START AVAILABLE RECORDS
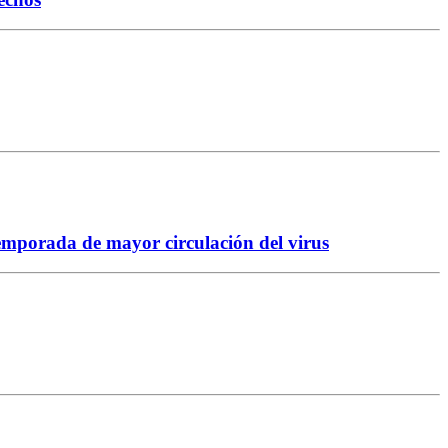
temporada de mayor circulación del virus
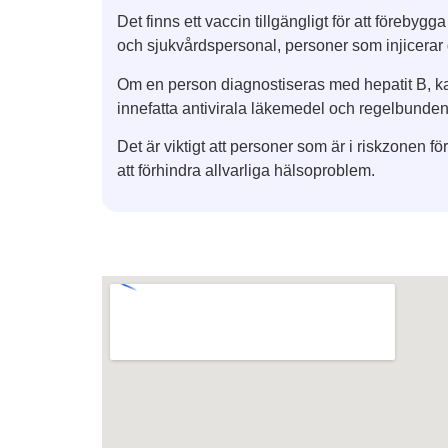
Det finns ett vaccin tillgängligt för att föreby
och sjukvårdspersonal, personer som injicerar 
Om en person diagnostiseras med hepatit B, 
innefatta antivirala läkemedel och regelbunden
Det är viktigt att personer som är i riskzonen f
att förhindra allvarliga hälsoproblem.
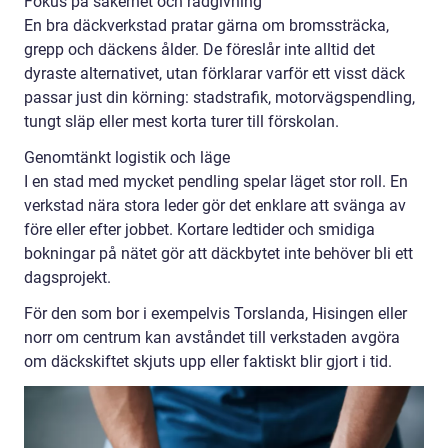
Fokus på säkerhet och rådgivning
En bra däckverkstad pratar gärna om bromssträcka,
grepp och däckens ålder. De föreslår inte alltid det
dyraste alternativet, utan förklarar varför ett visst däck
passar just din körning: stadstrafik, motorvägspendling,
tungt släp eller mest korta turer till förskolan.
Genomtänkt logistik och läge
I en stad med mycket pendling spelar läget stor roll. En
verkstad nära stora leder gör det enklare att svänga av
före eller efter jobbet. Kortare ledtider och smidiga
bokningar på nätet gör att däckbytet inte behöver bli ett
dagsprojekt.
För den som bor i exempelvis Torslanda, Hisingen eller
norr om centrum kan avståndet till verkstaden avgöra
om däckskiftet skjuts upp eller faktiskt blir gjort i tid.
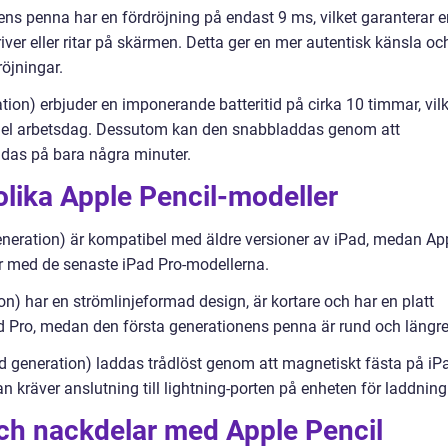
ens penna har en fördröjning på endast 9 ms, vilket garanterar e
ver eller ritar på skärmen. Detta ger en mer autentisk känsla oc
röjningar.
ation) erbjuder en imponerande batteritid på cirka 10 timmar, vil
en hel arbetsdag. Dessutom kan den snabbladdas genom att
ddas på bara några minuter.
olika Apple Pencil-modeller
 generation) är kompatibel med äldre versioner av iPad, medan Ap
ar med de senaste iPad Pro-modellerna.
on) har en strömlinjeformad design, är kortare och har en platt
d Pro, medan den första generationens penna är rund och längre
d generation) laddas trådlöst genom att magnetiskt fästa på iP
kräver anslutning till lightning-porten på enheten för laddning
och nackdelar med Apple Pencil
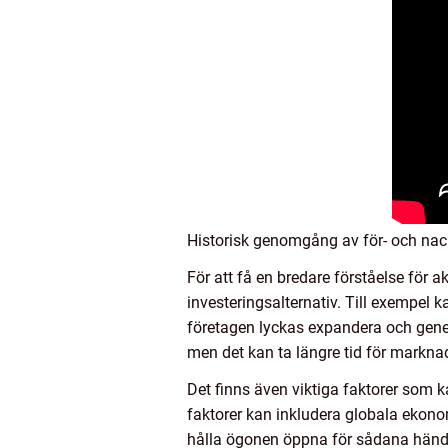
Historisk genomgång av för- och nac
För att få en bredare förståelse för a
investeringsalternativ. Till exempel k
företagen lyckas expandera och genere
men det kan ta längre tid för markna
Det finns även viktiga faktorer som
faktorer kan inkludera globala ekonom
hålla ögonen öppna för sådana hände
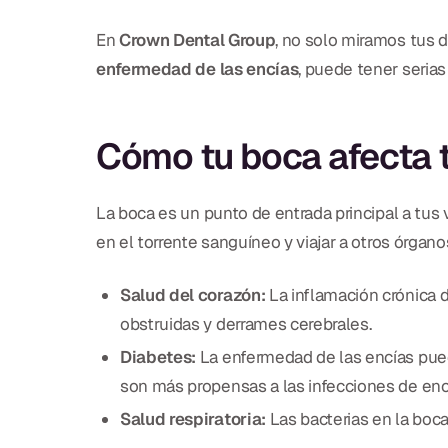
En
Crown Dental Group
, no solo miramos tus 
enfermedad de las encías
, puede tener serias
Cómo tu boca afecta 
La boca es un punto de entrada principal a tus v
en el torrente sanguíneo y viajar a otros órgano
Salud del corazón:
La inflamación crónica d
obstruidas y derrames cerebrales.
Diabetes:
La enfermedad de las encías puede
son más propensas a las infecciones de enc
Salud respiratoria:
Las bacterias en la boc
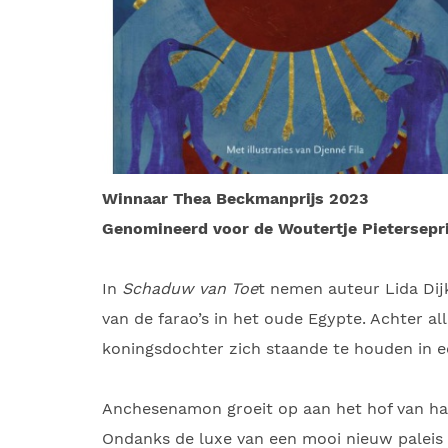
Winnaar Thea Beckmanprijs 2023
Genomineerd voor de Woutertje Pietersepr
In
Schaduw van Toe
t nemen auteur Lida Dijk
van de farao’s in het oude Egypte. Achter al
koningsdochter zich staande te houden in ee
Anchesenamon groeit op aan het hof van haa
Ondanks de luxe van een mooi nieuw paleis e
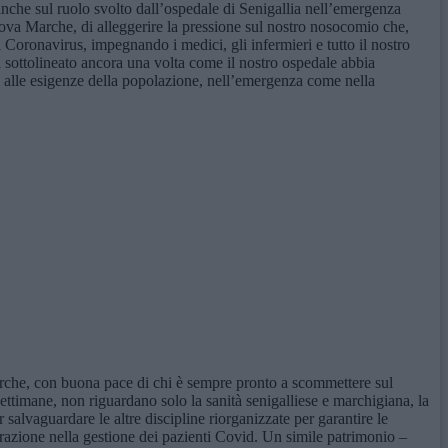
anche sul ruolo svolto dall’ospedale di Senigallia nell’emergenza
nova Marche, di alleggerire la pressione sul nostro nosocomio che,
i Coronavirus, impegnando i medici, gli infermieri e tutto il nostro
a sottolineato ancora una volta come il nostro ospedale abbia
e alle esigenze della popolazione, nell’emergenza come nella
rche, con buona pace di chi è sempre pronto a scommettere sul
settimane, non riguardano solo la sanità senigalliese e marchigiana, la
alvaguardare le altre discipline riorganizzate per garantire le
borazione nella gestione dei pazienti Covid. Un simile patrimonio –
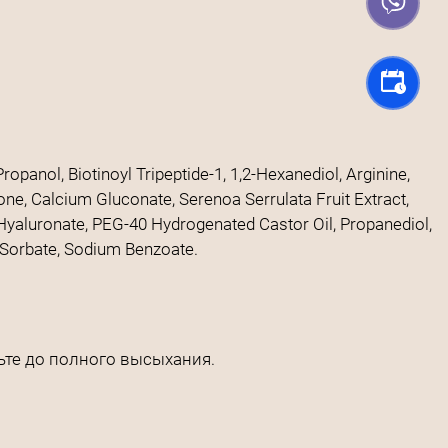
anol, Biotinoyl Tripeptide-1, 1,2-Hexanediol, Arginine,
one, Calcium Gluconate, Serenoa Serrulata Fruit Extract,
 Hyaluronate, PEG-40 Hydrogenated Castor Oil, Propanediol,
m Sorbate, Sodium Benzoate.
ьте до полного высыхания.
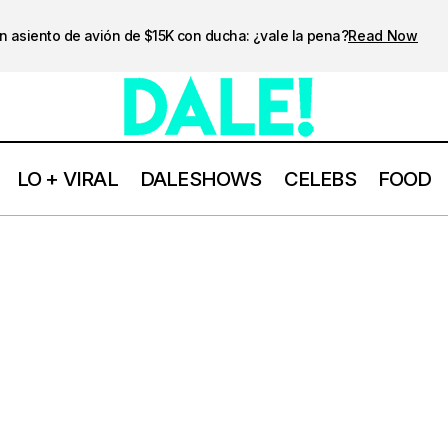
n asiento de avión de $15K con ducha: ¿vale la pena?
Read Now
LO + VIRAL
DALESHOWS
CELEBS
FOOD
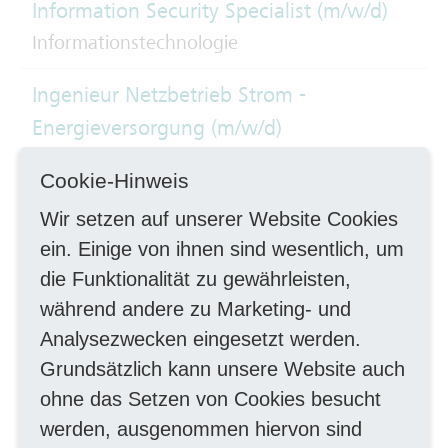
Information Security Specialist (m/w/d)
Informationstechnologie
Ingenieur Netzbetrieb Strom -
Energieversorgung (m/w/d)
Ingenieurwesen, TechnikerIn
Cookie-Hinweis
Instandhalter Schienenfahrzeuge (m/w/d)
Wir setzen auf unserer Website Cookies
Handwerk mechanisch
ein. Einige von ihnen sind wesentlich, um
die Funktionalität zu gewährleisten,
Instandhalter Schienenfahrzeuge -
während andere zu Marketing- und
Schwerpunkt Unterflurdrehbank (m/w/d)
Analysezwecken eingesetzt werden.
Instandhaltung
Grundsätzlich kann unsere Website auch
ohne das Setzen von Cookies besucht
Koordinator
werden, ausgenommen hiervon sind
Betriebsmittelinformationssysteme und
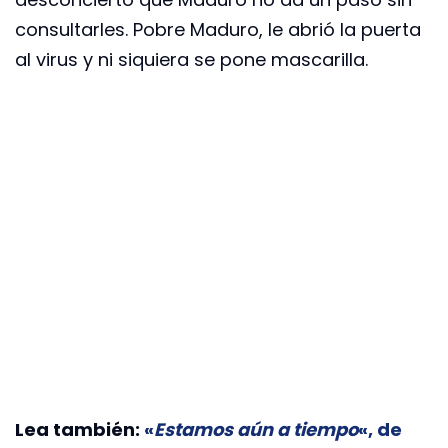
consultarles. Pobre Maduro, le abrió la puerta
al virus y ni siquiera se pone mascarilla.
Lea también:
«
Estamos aún a tiempo
«, de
END AVAILABLE RECORDS
→ **WHAT NEEDS TO BE DONE**: Give back, exactly and without pictures, the stretch of the records above from the line containing "innefatta antivirala läkemedel" through the line containing "I en stad med", with both end lines included.

→ **EXERCISE SOLUTION**:
innefatta antivirala läkemedel och regelbunden
Det är viktigt att personer som är i riskzonen f
att förhindra allvarliga hälsoproblem.
Fokus på säkerhet och rådgivning
En bra däckverkstad pratar gärna om bromssträcka,
grepp och däckens ålder. De föreslår inte alltid det
dyraste alternativet, utan förklarar varför ett visst däck
passar just din körning: stadstrafik, motorvägspendling,
tungt släp eller mest korta turer till förskolan.
Genomtänkt logistik och läge
I en stad med mycket pendling spelar läget stor roll. En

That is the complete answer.